The data below:
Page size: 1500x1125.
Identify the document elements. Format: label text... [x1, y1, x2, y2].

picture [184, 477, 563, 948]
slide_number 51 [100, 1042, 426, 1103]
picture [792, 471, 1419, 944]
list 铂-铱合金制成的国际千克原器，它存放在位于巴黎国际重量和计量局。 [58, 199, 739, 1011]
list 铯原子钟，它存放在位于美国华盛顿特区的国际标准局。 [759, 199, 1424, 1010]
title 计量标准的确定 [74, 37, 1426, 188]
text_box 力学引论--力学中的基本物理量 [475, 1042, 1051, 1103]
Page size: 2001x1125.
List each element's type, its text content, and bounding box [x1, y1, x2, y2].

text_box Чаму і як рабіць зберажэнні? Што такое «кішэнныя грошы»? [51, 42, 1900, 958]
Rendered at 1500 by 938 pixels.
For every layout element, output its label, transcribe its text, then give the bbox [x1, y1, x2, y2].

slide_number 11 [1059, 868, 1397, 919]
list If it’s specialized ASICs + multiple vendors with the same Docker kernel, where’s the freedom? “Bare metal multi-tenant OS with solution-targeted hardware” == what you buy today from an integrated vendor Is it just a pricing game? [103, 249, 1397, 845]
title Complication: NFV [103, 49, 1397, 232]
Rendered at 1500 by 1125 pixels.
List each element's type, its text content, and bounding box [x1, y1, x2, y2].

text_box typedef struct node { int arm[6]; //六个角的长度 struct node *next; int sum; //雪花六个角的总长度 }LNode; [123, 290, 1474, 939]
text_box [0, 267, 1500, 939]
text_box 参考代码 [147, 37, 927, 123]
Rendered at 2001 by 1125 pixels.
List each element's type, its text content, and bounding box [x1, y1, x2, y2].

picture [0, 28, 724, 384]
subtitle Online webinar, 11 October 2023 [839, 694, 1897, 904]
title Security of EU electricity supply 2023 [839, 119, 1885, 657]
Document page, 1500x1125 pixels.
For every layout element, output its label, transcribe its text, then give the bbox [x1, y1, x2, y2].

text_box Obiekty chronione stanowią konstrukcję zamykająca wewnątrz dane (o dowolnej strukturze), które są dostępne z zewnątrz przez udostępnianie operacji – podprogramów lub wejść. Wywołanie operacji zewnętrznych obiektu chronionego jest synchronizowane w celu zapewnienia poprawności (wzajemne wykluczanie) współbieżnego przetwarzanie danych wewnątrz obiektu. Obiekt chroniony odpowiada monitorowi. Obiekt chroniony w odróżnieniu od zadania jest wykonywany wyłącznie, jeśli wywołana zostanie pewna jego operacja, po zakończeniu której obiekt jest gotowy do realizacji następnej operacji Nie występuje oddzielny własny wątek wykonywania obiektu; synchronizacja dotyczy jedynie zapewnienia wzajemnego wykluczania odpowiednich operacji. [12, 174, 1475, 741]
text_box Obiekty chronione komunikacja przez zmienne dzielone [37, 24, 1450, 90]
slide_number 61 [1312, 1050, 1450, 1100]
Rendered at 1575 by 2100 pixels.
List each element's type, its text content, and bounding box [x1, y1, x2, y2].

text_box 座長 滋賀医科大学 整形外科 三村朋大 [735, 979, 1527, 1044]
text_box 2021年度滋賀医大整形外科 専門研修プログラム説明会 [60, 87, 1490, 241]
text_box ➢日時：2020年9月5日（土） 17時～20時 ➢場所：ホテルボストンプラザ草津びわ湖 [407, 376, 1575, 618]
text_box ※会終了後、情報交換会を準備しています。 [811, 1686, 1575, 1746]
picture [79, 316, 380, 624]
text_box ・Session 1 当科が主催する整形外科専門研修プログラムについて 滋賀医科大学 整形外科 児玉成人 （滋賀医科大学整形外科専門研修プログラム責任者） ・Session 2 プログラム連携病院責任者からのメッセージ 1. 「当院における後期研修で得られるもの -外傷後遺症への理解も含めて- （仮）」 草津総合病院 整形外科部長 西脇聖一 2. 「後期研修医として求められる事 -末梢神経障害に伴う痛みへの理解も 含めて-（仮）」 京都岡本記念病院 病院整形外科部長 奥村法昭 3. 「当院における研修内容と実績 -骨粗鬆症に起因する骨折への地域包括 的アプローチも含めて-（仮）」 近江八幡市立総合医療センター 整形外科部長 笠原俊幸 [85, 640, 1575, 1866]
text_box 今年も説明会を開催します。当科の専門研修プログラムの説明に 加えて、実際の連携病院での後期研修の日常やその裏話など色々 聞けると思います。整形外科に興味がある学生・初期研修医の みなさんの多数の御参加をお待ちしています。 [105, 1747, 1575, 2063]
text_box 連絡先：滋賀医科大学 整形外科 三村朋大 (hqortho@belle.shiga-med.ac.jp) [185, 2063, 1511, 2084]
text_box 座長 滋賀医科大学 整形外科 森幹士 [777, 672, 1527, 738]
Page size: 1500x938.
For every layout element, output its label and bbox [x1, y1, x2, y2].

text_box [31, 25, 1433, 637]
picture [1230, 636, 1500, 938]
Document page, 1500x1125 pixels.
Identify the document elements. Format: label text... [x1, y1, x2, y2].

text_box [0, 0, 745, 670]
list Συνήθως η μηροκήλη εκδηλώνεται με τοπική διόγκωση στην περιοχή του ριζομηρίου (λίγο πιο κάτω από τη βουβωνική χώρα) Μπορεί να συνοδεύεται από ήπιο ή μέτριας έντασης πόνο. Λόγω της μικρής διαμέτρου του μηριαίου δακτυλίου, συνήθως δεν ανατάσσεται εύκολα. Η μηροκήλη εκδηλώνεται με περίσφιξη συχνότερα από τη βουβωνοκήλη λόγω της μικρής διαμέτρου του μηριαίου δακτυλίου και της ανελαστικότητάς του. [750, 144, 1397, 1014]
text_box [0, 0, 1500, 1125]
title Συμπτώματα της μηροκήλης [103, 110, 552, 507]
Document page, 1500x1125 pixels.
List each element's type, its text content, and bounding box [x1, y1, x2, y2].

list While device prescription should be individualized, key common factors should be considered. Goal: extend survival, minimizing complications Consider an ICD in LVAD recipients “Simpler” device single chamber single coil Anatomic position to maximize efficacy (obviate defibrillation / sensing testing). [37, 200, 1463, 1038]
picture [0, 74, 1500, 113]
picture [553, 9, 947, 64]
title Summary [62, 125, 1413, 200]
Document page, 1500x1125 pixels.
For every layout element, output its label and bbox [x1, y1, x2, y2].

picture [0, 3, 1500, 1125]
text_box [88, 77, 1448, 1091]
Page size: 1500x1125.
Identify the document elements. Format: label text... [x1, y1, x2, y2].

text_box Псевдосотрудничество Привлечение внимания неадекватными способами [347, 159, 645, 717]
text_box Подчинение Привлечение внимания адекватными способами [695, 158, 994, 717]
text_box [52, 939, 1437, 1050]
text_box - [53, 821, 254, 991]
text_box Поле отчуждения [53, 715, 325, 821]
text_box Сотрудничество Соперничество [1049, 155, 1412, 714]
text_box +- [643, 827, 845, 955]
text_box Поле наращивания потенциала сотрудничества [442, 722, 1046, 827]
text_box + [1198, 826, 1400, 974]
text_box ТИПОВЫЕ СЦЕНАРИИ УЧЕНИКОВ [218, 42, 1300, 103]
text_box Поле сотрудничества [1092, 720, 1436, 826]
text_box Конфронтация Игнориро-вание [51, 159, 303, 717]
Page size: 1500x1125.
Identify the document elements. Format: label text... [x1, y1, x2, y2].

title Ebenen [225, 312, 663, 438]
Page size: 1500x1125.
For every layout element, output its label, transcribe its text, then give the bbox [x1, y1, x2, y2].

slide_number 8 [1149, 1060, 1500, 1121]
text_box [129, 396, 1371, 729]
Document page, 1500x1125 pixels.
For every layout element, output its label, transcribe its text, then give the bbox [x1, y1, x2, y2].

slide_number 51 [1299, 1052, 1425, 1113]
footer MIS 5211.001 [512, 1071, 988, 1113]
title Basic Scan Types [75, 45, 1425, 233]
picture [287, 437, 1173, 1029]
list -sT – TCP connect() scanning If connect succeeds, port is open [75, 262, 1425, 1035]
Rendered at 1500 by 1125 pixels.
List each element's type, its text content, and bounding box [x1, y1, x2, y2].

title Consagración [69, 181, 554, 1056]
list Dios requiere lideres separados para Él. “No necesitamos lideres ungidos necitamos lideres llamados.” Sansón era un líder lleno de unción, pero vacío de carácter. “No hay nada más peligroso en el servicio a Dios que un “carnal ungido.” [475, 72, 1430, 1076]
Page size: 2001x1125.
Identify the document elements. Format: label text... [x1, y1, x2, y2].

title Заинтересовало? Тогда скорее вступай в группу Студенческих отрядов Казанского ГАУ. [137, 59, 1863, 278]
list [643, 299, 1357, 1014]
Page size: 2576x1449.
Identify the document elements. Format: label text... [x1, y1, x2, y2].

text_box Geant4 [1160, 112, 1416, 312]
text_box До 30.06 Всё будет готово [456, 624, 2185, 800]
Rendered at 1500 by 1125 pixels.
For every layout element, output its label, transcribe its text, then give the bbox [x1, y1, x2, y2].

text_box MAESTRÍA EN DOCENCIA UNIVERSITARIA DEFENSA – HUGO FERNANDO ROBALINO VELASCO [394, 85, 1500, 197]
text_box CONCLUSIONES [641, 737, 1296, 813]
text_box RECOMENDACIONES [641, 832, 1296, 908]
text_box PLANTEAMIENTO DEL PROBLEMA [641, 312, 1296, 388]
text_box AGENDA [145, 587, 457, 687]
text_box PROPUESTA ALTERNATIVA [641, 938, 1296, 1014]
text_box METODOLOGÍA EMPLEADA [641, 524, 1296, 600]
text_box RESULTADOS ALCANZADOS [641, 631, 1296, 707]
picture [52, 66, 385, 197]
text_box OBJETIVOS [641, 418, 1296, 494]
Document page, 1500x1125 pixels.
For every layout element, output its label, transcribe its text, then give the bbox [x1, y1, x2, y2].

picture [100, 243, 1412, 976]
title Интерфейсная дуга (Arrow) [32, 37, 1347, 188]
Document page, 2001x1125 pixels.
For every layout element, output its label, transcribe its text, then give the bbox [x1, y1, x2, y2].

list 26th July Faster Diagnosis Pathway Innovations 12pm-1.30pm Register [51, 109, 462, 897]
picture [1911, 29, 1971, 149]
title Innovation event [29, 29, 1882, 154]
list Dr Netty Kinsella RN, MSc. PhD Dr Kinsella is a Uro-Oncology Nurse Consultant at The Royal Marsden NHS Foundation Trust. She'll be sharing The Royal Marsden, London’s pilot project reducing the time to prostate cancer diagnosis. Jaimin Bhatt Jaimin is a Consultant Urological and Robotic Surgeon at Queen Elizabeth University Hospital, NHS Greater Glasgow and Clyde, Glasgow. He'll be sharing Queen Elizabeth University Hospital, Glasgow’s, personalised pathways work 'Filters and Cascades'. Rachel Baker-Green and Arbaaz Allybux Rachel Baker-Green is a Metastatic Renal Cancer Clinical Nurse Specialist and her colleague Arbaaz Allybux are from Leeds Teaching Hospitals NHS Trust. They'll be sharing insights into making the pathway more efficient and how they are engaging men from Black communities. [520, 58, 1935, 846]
End of The data.
* [Task to carry out] All that should be returned is the run of lines from the one with "list [643, 299, 1357, 1014]" to the last line of the material above, copied exactly.

* [Output of the exercise]
list [643, 299, 1357, 1014]
Page size: 2576x1449.
Identify the document elements. Format: label text... [x1, y1, x2, y2].

text_box Geant4 [1160, 112, 1416, 312]
text_box До 30.06 Всё будет готово [456, 624, 2185, 800]
Rendered at 1500 by 1125 pixels.
For every layout element, output its label, transcribe its text, then give the bbox [x1, y1, x2, y2].

text_box MAESTRÍA EN DOCENCIA UNIVERSITARIA DEFENSA – HUGO FERNANDO ROBALINO VELASCO [394, 85, 1500, 197]
text_box CONCLUSIONES [641, 737, 1296, 813]
text_box RECOMENDACIONES [641, 832, 1296, 908]
text_box PLANTEAMIENTO DEL PROBLEMA [641, 312, 1296, 388]
text_box AGENDA [145, 587, 457, 687]
text_box PROPUESTA ALTERNATIVA [641, 938, 1296, 1014]
text_box METODOLOGÍA EMPLEADA [641, 524, 1296, 600]
text_box RESULTADOS ALCANZADOS [641, 631, 1296, 707]
picture [52, 66, 385, 197]
text_box OBJETIVOS [641, 418, 1296, 494]
Document page, 1500x1125 pixels.
For every layout element, output its label, transcribe its text, then give the bbox [x1, y1, x2, y2].

picture [100, 243, 1412, 976]
title Интерфейсная дуга (Arrow) [32, 37, 1347, 188]
Document page, 2001x1125 pixels.
For every layout element, output its label, transcribe its text, then give the bbox [x1, y1, x2, y2].

list 26th July Faster Diagnosis Pathway Innovations 12pm-1.30pm Register [51, 109, 462, 897]
picture [1911, 29, 1971, 149]
title Innovation event [29, 29, 1882, 154]
list Dr Netty Kinsella RN, MSc. PhD Dr Kinsella is a Uro-Oncology Nurse Consultant at The Royal Marsden NHS Foundation Trust. She'll be sharing The Royal Marsden, London’s pilot project reducing the time to prostate cancer diagnosis. Jaimin Bhatt Jaimin is a Consultant Urological and Robotic Surgeon at Queen Elizabeth University Hospital, NHS Greater Glasgow and Clyde, Glasgow. He'll be sharing Queen Elizabeth University Hospital, Glasgow’s, personalised pathways work 'Filters and Cascades'. Rachel Baker-Green and Arbaaz Allybux Rachel Baker-Green is a Metastatic Renal Cancer Clinical Nurse Specialist and her colleague Arbaaz Allybux are from Leeds Teaching Hospitals NHS Trust. They'll be sharing insights into making the pathway more efficient and how they are engaging men from Black communities. [520, 58, 1935, 846]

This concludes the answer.